* _AUFGABEN_
**A.** Nenne sämtliche Datumsangaben, die im Text zur Prozesskostenhilfe vorkommen.
**B.** Schreibe aus dem Text zur Prozesskostenhilfe die Stelle von „Die insgesamt statthafte, form- und“ bis „11a ArbGG beizuordnen.“ wortgetreu ab.

* _SEITENTEXT_
'''
Mit Beschluss vom 15. April 2008 hat das Arbeitsgericht den Antrag des Klägers auf Bewilligung von Prozesskostenhilfe und Beiordnung eines Rechtsanwalts zurückgewiesen und zur Begründung ausgeführt, die Klage sei mutwillig erhoben worden. Der Kläger habe die Möglichkeit gehabt, den Zeugnisanspruch in dem ersten Verfahren zu verfolgen.
Gegen den ihm am 22. April 2008 zugestellten Beschluss hat der Kläger am 25. April 2008 sofortige Beschwerde eingelegt und zur Begründung ausgeführt, die Erhebung einer zweiten Klage sei nicht mutwillig, weil der Verlauf des Kündigungsschutzverfahrens nicht vorhersehbar gewesen sei. Er sei auf das Zwischenzeugnis bzw. später das Schlusszeugnis zeitnah angewiesen gewesen. Er habe nicht davon ausgehen können, dass bei einer längeren Dauer des Kündigungsschutzverfahrens ein Teilurteil ergehen werde.
Das Arbeitsgericht hat der Beschwerde nicht abgeholfen und sie dem Landesarbeitsgericht mit Beschluss vom 3. Juni 2008 zur Entscheidung vorgelegt.
Entscheidungsgründe
II.
Die insgesamt statthafte, form- und fristgerechte sofortige Beschwerde des Klägers ist unbegründet. Das Arbeitsgericht hat die Bewilligung der Prozesskostenhilfe zu Recht abgelehnt. Dem Kläger war Rechtsanwalt auch nicht nach § 11a ArbGG beizuordnen.
'''
* _EXTRAHIERTE DATEN_
'''
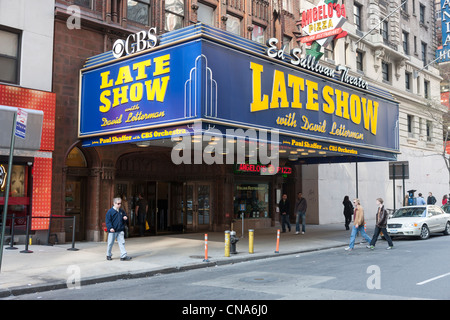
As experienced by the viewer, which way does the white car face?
facing the viewer and to the left of the viewer

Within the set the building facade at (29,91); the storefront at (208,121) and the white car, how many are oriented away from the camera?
0

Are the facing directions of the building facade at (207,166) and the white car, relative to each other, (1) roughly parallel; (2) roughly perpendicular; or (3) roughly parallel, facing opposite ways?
roughly perpendicular

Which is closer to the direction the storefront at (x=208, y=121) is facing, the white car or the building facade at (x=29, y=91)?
the white car

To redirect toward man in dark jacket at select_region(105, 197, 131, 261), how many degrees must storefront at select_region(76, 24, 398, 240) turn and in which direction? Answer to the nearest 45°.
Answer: approximately 90° to its right

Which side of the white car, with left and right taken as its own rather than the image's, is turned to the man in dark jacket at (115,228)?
front

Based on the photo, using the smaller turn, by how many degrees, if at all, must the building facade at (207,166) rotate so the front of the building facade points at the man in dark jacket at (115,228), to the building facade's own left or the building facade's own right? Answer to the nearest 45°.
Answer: approximately 45° to the building facade's own right

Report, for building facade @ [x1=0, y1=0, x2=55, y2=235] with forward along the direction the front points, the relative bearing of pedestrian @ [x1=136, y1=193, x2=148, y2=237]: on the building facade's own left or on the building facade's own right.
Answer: on the building facade's own left

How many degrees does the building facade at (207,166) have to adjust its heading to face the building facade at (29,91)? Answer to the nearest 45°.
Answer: approximately 90° to its right

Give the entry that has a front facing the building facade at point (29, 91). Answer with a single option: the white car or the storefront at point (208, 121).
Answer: the white car

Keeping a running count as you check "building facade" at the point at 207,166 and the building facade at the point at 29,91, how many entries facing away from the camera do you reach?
0

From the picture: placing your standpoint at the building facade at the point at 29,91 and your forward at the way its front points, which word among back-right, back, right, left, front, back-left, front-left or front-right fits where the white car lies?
front-left

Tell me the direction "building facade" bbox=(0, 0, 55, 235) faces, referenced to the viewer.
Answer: facing the viewer and to the right of the viewer

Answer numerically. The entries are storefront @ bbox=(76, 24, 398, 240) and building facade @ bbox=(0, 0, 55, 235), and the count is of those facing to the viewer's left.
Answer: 0

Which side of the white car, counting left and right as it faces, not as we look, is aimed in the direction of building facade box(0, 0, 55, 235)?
front
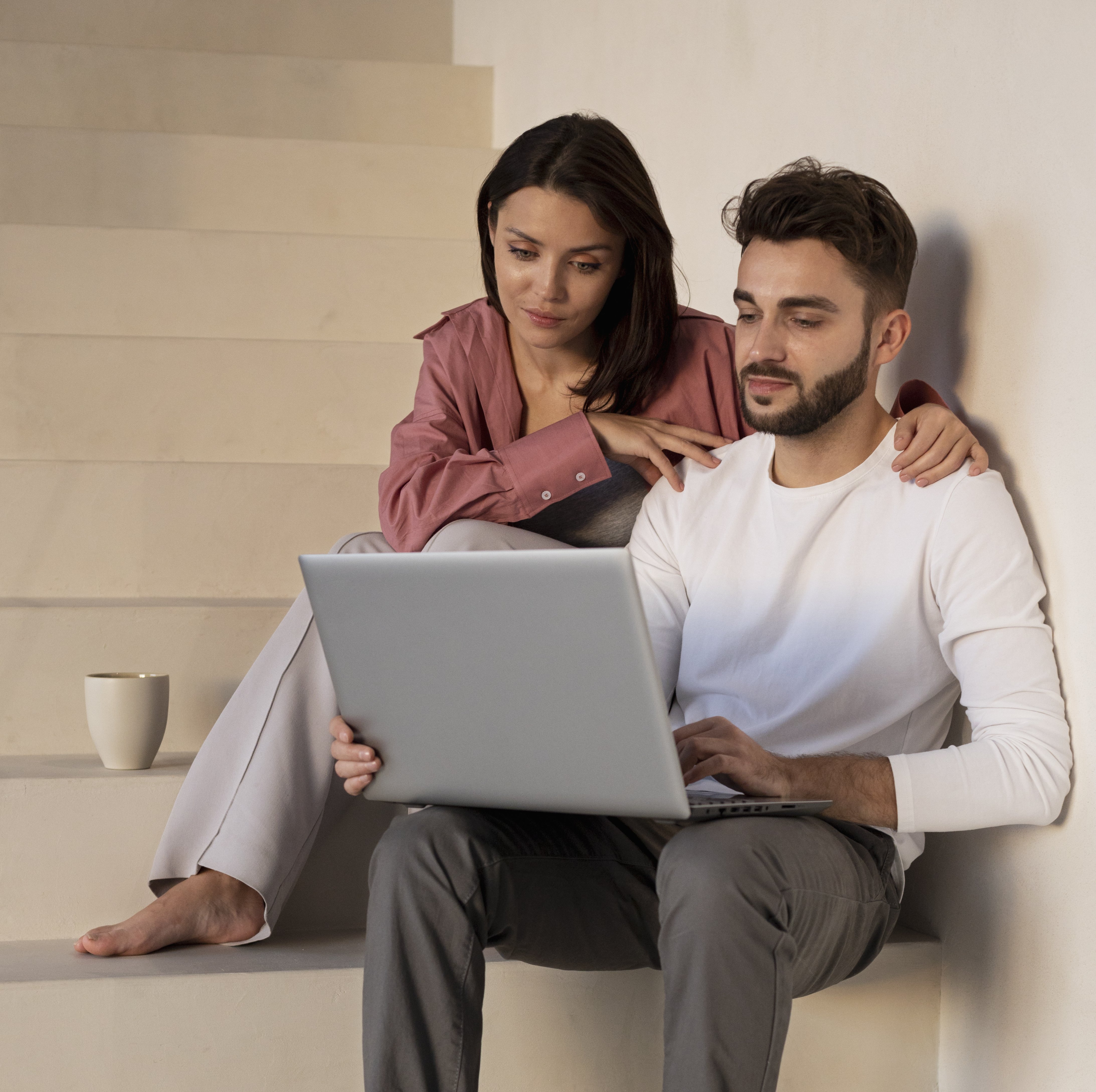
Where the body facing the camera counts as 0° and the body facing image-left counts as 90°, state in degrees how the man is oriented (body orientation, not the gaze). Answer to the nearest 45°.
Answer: approximately 45°

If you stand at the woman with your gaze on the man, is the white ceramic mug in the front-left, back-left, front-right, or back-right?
back-right

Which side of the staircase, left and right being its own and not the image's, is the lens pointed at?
front

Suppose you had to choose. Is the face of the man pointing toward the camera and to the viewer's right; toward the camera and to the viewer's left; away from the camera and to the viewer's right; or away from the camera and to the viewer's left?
toward the camera and to the viewer's left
'''
* _LÖSUNGEN_
**A.**
- 15. April 2008
- 22. April 2008
- 25. April 2008
- 3. Juni 2008

**B.**
Die insgesamt statthafte, form- und fristgerechte sofortige Beschwerde des Klägers ist unbegründet. Das Arbeitsgericht hat die Bewilligung der Prozesskostenhilfe zu Recht abgelehnt. Dem Kläger war Rechtsanwalt auch nicht nach § 11a ArbGG beizuordnen.